The results obtained demonstrate how it is possible to identify social stratifications based on different factors that simultaneously influence consumption behavior and average family income, such as household composition, territorial area of residence, and the occupational status of the household head. In particular, the simulation results allow for the identification of well-defined profiles of economic hardship in terms of family type and territorial location [32] [35].
Through this analysis, an attempt was made to quantify the influence of geographical distribution and household type (number of family members) on income determination. While estimates of poverty risk based on objective indicators such as income or consumption expenditure are essential, it is equally useful to detect families’ subjective perception of their standard of living and economic difficulties. These subjective factors provide valuable insights not only for better illustrating and understanding the poverty phenomenon but also for informing public policies aimed at combating it [39] [40].
In recent years, both in scientific and political fields, there has been growing interest in poverty and, more generally, in social exclusion phenomena. However, many studies face a lack of detailed statistical data especially in relation to multidimensional poverty measures, as discussed in [41].
Poverty analysis is often based on macro-level general surveys. However, in Italy, conducting micro-level surveys, as has been done for years in the United States, would be of particular interest. This would allow for the refinement of social policies and the development of more effective strategies to combat inequality [33] [42].

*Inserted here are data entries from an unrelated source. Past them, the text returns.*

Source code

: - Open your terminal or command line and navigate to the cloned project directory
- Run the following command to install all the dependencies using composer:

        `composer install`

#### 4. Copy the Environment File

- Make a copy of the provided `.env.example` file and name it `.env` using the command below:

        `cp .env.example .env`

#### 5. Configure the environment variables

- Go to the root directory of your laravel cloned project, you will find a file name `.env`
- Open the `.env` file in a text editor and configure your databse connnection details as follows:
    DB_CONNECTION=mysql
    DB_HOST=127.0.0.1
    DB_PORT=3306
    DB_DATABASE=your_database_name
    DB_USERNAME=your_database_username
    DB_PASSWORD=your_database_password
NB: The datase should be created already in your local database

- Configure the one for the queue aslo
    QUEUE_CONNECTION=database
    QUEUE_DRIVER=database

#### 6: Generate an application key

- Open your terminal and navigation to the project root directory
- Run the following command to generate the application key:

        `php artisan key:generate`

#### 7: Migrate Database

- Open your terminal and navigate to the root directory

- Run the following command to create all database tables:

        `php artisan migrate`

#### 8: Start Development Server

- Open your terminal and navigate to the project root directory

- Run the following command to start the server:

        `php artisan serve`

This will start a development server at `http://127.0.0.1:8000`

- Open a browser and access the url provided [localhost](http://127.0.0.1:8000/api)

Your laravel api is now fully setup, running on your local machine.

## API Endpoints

It is hoped that the differences in poverty profiles emerging from analyses conducted using different criteria may serve as a stimulus for developing new solutions, capable of offering benefits not only to the scientific community but to society.
Despite some limitations, such as the underestimation of low-income households due to sample differences, the integrated archive provides a valuable tool for socioeconomic research and the design of targeted public policies. Future work should further refine matching techniques and incorporate additional sources to enhance the precision of poverty measurement and policy simulations.
Acknowledgments
This study was funded by the European Union-NextGenerationEU, Mission 4, Component 2, in the framework of the GRINS-Growing Resilient, Inclusive and Sustainable project (GRINS PE00000018-CUP H93C22000650001). The views and opinions expressed are solely those of the authors and do not necessarily reflect those of the European Union, nor can the European Union be held responsible for them.
The authors would also like to thank the Italian National Institute of Statistics (ISTAT) and the Bank of Italy for providing access to the data used in this research.